Body or hand keypoint data:
****************************************

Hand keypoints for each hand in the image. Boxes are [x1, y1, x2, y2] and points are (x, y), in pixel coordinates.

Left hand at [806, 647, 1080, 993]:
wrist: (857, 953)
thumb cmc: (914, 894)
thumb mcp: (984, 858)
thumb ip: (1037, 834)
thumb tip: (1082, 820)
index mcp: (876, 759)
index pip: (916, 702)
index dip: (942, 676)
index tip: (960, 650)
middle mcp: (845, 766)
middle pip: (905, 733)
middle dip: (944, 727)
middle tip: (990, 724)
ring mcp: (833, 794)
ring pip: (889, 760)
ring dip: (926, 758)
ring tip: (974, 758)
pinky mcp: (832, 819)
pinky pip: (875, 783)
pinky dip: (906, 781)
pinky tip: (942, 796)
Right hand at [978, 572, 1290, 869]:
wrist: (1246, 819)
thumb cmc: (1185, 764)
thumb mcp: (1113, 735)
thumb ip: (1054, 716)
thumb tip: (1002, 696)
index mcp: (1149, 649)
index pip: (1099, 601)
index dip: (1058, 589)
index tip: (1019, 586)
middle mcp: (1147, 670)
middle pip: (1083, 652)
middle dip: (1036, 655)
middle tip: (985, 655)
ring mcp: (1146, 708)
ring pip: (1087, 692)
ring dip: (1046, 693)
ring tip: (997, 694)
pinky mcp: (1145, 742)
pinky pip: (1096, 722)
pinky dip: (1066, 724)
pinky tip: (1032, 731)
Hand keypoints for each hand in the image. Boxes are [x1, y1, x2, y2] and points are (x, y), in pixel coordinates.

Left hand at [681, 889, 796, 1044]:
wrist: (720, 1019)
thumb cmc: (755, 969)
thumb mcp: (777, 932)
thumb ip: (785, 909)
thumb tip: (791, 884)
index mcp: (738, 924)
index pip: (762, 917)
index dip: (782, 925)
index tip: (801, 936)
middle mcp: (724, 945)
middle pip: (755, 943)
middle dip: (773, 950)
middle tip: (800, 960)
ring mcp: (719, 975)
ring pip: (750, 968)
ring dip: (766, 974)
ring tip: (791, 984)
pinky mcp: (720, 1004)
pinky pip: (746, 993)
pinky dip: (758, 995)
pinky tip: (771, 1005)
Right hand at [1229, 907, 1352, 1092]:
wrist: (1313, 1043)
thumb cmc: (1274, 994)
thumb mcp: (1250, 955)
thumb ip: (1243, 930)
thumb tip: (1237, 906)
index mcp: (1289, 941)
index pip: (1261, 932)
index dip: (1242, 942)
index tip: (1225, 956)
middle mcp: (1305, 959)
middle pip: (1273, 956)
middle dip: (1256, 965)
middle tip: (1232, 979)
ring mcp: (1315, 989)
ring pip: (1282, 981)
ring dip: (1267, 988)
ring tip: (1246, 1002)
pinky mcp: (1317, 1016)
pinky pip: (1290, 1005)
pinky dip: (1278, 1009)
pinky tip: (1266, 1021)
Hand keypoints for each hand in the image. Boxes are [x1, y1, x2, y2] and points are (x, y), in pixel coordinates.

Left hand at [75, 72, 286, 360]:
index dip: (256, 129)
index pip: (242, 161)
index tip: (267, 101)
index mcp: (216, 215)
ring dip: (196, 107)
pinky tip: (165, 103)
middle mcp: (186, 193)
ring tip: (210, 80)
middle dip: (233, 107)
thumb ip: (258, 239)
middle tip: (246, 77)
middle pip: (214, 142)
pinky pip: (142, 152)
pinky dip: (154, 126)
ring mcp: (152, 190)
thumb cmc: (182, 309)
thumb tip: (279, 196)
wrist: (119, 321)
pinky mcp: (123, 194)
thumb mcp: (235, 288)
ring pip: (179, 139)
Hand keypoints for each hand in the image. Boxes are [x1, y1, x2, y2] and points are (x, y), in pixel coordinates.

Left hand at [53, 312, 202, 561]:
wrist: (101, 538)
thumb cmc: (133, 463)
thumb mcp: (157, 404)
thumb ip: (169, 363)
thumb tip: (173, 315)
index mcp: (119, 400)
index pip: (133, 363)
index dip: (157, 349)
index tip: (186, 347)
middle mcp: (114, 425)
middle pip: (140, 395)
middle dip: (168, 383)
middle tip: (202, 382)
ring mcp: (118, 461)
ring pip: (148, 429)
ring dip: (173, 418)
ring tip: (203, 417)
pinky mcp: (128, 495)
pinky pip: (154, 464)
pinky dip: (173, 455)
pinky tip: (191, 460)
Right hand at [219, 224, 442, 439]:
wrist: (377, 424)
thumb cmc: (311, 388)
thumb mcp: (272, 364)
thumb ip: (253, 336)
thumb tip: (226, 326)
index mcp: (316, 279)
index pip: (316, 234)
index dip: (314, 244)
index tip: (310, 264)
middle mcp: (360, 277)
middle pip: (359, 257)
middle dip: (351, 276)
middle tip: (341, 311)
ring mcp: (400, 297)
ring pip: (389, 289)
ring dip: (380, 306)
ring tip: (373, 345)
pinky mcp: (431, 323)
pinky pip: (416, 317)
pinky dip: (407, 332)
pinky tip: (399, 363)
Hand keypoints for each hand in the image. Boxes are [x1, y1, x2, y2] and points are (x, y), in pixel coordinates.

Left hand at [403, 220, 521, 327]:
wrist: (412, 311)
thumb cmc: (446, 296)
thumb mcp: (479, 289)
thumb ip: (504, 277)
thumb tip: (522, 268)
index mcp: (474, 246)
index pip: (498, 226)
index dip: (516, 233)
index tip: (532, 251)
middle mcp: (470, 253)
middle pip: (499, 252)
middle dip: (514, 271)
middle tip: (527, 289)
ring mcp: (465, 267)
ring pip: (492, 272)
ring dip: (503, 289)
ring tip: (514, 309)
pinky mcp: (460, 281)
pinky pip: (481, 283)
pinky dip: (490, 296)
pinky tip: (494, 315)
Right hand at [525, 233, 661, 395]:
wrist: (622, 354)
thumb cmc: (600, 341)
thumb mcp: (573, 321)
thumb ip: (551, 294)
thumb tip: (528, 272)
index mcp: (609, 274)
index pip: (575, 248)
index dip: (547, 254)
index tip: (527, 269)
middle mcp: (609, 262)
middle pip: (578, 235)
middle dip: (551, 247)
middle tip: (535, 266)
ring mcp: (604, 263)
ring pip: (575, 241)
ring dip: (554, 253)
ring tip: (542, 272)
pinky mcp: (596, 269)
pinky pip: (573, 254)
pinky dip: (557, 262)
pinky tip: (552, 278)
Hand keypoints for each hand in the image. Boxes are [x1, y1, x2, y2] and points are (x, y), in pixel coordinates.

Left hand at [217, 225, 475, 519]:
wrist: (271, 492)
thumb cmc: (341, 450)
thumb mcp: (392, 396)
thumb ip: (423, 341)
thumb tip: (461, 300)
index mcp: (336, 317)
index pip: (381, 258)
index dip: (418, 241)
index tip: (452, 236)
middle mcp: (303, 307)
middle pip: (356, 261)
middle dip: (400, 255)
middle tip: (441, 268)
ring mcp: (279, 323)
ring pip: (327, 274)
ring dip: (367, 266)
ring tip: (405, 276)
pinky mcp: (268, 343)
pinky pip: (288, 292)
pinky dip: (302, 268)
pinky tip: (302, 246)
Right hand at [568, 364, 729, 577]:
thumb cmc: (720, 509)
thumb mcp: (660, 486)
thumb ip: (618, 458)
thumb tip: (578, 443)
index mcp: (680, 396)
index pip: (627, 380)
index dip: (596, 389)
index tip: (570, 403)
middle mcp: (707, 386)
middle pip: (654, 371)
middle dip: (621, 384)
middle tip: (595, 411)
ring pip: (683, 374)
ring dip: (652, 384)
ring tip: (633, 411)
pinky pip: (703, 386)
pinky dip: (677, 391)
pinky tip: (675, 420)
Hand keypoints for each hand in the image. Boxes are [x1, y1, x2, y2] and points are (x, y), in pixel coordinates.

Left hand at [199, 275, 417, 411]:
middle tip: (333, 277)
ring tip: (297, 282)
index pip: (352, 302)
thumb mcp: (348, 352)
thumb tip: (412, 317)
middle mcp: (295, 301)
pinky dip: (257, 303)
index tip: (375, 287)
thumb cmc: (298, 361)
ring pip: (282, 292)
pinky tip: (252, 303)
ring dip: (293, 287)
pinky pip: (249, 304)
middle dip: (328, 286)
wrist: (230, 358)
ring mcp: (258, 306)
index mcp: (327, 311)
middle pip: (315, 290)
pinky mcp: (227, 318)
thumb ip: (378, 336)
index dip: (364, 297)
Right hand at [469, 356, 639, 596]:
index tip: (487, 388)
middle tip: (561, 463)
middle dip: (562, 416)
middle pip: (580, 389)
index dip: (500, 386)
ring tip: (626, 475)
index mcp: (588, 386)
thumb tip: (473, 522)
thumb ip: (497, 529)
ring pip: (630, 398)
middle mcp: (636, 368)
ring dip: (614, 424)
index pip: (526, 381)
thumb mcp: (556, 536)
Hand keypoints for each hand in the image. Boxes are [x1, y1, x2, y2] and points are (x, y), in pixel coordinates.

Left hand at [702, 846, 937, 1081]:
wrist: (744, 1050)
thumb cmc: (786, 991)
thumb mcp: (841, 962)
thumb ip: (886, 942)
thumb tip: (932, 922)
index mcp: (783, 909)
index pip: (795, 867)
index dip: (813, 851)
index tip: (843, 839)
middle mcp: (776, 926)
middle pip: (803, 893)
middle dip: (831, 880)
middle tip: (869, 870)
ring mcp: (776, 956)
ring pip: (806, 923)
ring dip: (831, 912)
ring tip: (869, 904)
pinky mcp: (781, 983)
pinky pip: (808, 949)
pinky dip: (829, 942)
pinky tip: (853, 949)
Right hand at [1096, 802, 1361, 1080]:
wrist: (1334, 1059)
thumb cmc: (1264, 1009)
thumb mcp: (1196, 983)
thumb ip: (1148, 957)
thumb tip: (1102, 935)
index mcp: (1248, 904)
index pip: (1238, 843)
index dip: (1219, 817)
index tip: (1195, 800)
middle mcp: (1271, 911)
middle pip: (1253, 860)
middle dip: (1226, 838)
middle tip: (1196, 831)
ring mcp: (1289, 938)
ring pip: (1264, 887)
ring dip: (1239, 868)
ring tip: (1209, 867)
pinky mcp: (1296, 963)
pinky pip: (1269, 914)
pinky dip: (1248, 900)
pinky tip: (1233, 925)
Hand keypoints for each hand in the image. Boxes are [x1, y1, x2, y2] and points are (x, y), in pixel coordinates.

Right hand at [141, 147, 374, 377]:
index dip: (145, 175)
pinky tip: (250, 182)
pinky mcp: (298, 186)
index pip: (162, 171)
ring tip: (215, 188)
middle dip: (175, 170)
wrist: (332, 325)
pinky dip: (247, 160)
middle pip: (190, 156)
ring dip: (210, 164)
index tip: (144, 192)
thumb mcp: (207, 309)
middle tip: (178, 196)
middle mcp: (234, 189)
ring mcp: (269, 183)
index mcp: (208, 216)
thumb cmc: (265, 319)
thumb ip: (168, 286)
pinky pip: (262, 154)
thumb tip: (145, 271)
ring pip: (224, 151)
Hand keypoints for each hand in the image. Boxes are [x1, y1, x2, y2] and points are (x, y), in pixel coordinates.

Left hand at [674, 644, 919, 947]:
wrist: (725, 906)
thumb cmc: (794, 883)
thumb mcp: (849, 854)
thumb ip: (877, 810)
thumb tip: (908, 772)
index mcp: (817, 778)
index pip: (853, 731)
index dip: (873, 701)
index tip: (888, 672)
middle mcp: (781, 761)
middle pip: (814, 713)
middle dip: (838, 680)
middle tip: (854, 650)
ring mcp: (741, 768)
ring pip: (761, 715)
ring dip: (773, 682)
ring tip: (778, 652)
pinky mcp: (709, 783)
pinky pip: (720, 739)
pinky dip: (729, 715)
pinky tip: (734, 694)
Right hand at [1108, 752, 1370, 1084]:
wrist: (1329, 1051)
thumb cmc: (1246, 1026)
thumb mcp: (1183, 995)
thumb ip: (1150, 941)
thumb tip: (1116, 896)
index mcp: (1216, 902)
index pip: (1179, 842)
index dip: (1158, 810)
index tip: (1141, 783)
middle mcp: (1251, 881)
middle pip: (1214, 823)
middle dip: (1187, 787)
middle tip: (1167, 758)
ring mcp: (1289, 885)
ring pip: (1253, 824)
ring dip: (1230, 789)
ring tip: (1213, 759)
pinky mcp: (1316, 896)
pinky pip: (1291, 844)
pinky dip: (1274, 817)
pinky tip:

****************************************

After locating the line holding "middle dip: (328, 286)" above, output exactly that line and every line after it through the line holding "wrist: (744, 1050)". Include nothing else.

middle dip: (328, 286)
wrist: (230, 358)
ring mcp: (258, 306)
index mcp: (327, 311)
middle pip: (315, 290)
pinky mcp: (227, 318)
thumb ip: (378, 336)
index dip: (364, 297)
Right hand at [469, 356, 639, 596]:
index tip: (487, 388)
middle tip: (561, 463)
middle dip: (562, 416)
middle pip: (580, 389)
index dip: (500, 386)
ring tip: (626, 475)
index mcp: (588, 386)
thumb tip: (473, 522)
thumb ip: (497, 529)
ring pip: (630, 398)
middle mcp: (636, 368)
ring dip: (614, 424)
index pip: (526, 381)
thumb mcp: (556, 536)
Hand keypoints for each hand in the image. Boxes are [x1, y1, x2, y2] and points are (x, y), in pixel coordinates.

Left hand at [702, 846, 937, 1081]:
wrist: (744, 1050)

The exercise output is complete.